Exercise requirements: Reproduce the text of every row below verbatim, line for line, and leave the pictures out.

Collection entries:
====
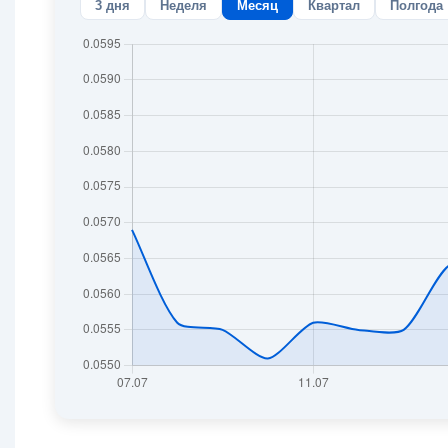
3 дня
Неделя
Месяц
Квартал
Полгода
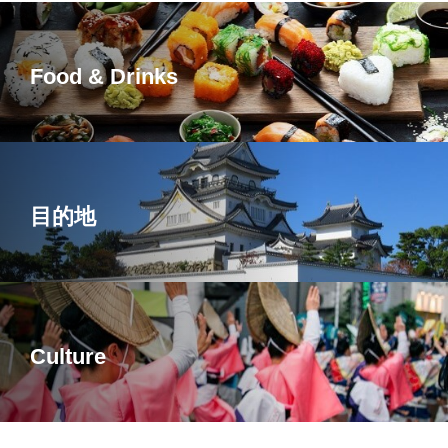
Food & Drinks
目的地
Culture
====
Task response:
3 дня
Неделя
Месяц
Квартал
Полгода
Food & Drinks
目的地
Culture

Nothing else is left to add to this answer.